[Opening MATERIAL FOR THIS TASK section]
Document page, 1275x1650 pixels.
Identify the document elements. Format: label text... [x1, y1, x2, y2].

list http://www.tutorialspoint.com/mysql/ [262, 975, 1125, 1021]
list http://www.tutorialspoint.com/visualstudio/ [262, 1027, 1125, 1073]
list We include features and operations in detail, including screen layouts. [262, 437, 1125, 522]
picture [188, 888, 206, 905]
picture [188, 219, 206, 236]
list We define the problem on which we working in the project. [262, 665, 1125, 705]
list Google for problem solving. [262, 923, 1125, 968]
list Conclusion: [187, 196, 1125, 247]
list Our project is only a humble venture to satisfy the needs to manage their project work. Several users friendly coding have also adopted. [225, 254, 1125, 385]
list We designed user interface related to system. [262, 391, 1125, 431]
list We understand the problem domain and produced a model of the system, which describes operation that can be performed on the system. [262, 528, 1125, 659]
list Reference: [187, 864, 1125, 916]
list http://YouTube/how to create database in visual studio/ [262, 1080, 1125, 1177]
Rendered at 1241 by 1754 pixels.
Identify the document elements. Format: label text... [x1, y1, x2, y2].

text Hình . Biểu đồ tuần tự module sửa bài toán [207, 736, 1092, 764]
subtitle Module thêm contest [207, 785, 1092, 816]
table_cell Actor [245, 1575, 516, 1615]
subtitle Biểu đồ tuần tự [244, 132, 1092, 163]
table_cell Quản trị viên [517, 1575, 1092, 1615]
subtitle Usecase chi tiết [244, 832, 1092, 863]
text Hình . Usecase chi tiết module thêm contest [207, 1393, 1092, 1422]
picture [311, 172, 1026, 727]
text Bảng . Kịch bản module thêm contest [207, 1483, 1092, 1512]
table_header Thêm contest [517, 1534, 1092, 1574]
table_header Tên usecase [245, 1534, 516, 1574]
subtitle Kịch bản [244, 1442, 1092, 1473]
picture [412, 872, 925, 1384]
[Closing MATERIAL FOR THIS TASK section]
**REQUEST**
What lines of the data contain the string "pixels"? List them.

**RESPONSE AREA**
Document page, 1275x1650 pixels.
Rendered at 1241 by 1754 pixels.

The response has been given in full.